**Soal Latihan A:** Tuliskan ulang bagian teks tentang cara berpakaian dari "MEDIA IPNUBer-IPNU IPPNU" sampai "kepribadian orang tersebut." tanpa mengubah satu kata pun.
━━ Kutipan Bacaan
Ber-IPNU IPPNU Lewat Cara Berpakaian

Ber-IPNU IPPNU Lewat Cara Berpakaian
instagram: @_its.kartika23

MEDIA IPNUBer-IPNU IPPNU Lewat Cara Berpakaian. Cara berpakaian menjadi salah satu faktor yang dinilai orang lain kepada seseorang. Sebenarnya cara berpakaian bukanlah tolak ukur soal baik buruknya kepribadian seseorang, melainkan cara mereka menanggapi masalah psikologis, sosial, keuangan dan lainnya yang ada dalam hidupnya.

Apa yang mereka kenakan, khususnya di depan orang lain, merupakan sebuah pesan tentang kepribadiannya atau bagaimana karakternya, bukan soal baik atau buruknya kepribadian orang tersebut.

Ketika seseorang dalam berpakaian memperhatikan kerapian, kebersihan, dan keluwesan maka orang lain akan segan kepada seseorang tersebut. Bahkan orang lain akan menganggap bahwa seseorang ini tampak berwibawa ketika dia mampu menunjukkan cara berpakaiaannya dengan baik.
━━━━
━━ Bagian Data
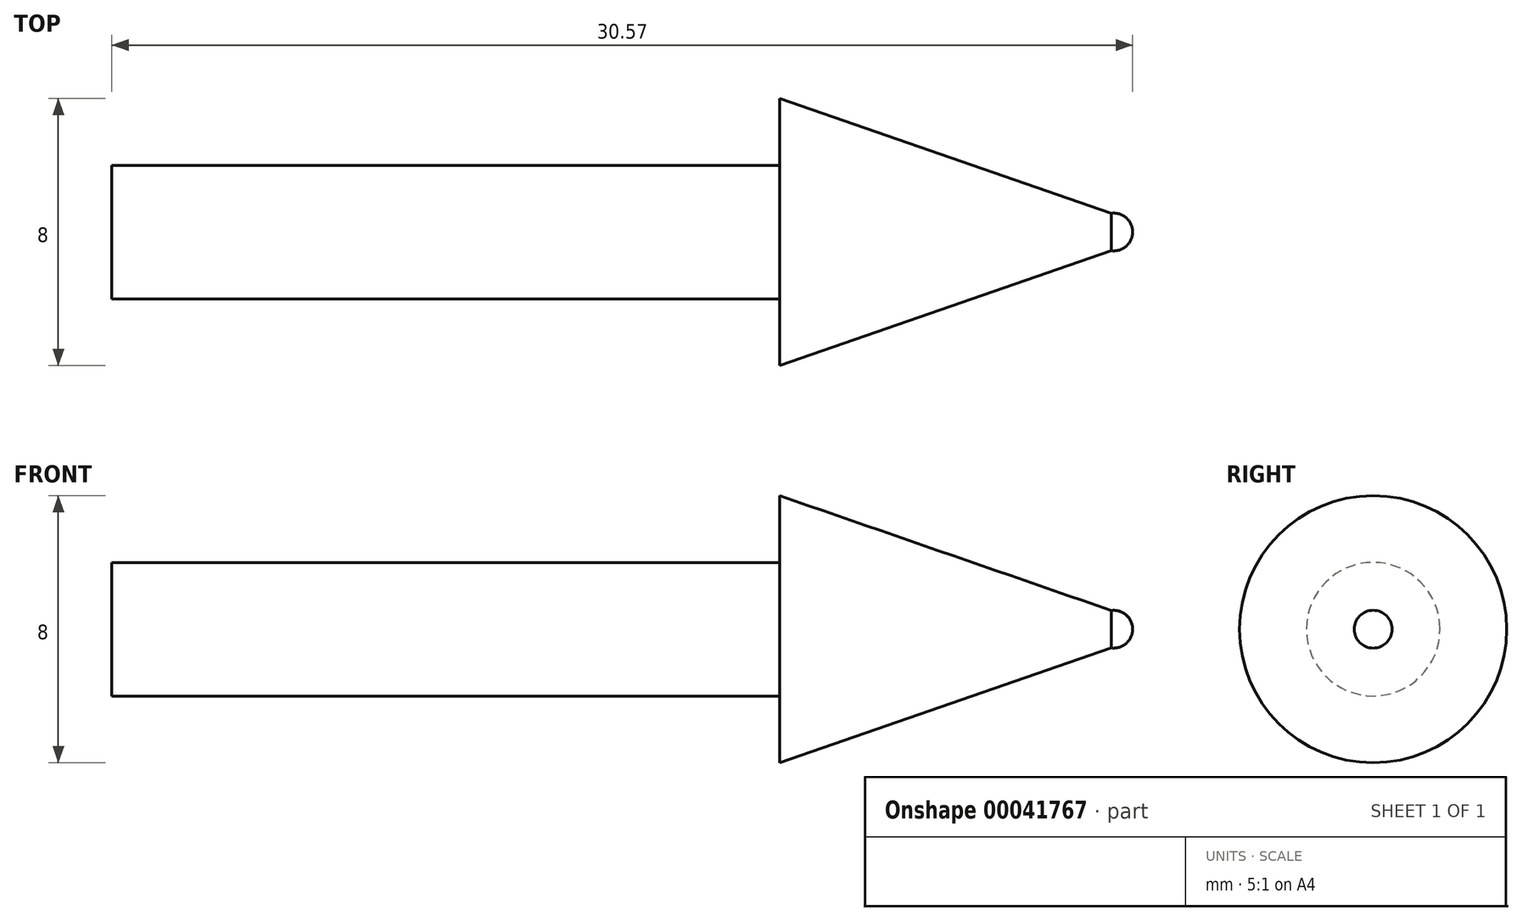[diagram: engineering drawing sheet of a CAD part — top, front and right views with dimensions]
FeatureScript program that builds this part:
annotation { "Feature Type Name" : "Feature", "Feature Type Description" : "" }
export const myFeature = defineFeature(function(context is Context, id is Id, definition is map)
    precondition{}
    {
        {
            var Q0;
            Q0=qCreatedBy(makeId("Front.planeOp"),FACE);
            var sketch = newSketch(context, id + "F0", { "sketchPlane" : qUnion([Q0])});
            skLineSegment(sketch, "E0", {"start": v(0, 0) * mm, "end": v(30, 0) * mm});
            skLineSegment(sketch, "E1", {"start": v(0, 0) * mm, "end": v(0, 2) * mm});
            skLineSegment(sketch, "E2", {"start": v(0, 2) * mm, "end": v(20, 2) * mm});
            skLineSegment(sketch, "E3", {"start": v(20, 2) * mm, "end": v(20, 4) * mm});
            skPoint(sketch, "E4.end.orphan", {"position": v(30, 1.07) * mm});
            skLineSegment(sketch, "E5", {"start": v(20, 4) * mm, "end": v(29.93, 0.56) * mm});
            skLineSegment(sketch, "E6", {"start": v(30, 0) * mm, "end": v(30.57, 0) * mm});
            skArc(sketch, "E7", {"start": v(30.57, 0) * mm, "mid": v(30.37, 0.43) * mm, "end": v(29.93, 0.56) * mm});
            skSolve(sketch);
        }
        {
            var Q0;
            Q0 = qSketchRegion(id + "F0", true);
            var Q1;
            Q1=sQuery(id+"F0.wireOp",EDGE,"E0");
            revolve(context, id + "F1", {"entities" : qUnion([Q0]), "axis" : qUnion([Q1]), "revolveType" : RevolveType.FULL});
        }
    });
━━━━
━━ Bagian Data
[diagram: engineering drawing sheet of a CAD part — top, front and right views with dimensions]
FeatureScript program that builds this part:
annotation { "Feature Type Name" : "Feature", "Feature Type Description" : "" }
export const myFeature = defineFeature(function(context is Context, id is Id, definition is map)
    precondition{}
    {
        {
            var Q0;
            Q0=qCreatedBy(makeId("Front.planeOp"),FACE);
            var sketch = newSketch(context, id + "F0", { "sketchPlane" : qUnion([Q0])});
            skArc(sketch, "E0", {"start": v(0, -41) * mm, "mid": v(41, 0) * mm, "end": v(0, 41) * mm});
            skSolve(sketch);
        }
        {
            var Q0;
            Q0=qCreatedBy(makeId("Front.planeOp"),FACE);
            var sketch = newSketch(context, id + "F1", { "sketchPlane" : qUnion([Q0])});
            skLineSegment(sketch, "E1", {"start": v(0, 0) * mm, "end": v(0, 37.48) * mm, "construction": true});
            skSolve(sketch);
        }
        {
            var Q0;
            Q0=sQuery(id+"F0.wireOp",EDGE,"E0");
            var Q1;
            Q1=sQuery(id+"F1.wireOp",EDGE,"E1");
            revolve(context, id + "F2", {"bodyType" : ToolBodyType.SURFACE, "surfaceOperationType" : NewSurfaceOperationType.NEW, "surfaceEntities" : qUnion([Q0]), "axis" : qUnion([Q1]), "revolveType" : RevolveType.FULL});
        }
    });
━━━━
**Soal Latihan B:** Laporkan setiap baris yang memuat kata "axis" dengan menyalin baris tersebut secara utuh.

**Hasil Akhir A:**
MEDIA IPNUBer-IPNU IPPNU Lewat Cara Berpakaian. Cara berpakaian menjadi salah satu faktor yang dinilai orang lain kepada seseorang. Sebenarnya cara berpakaian bukanlah tolak ukur soal baik buruknya kepribadian seseorang, melainkan cara mereka menanggapi masalah psikologis, sosial, keuangan dan lainnya yang ada dalam hidupnya.

Apa yang mereka kenakan, khususnya di depan orang lain, merupakan sebuah pesan tentang kepribadiannya atau bagaimana karakternya, bukan soal baik atau buruknya kepribadian orang tersebut.

**Hasil Akhir B:**
            revolve(context, id + "F1", {"entities" : qUnion([Q0]), "axis" : qUnion([Q1]), "revolveType" : RevolveType.FULL});
            revolve(context, id + "F2", {"bodyType" : ToolBodyType.SURFACE, "surfaceOperationType" : NewSurfaceOperationType.NEW, "surfaceEntities" : qUnion([Q0]), "axis" : qUnion([Q1]), "revolveType" : RevolveType.FULL});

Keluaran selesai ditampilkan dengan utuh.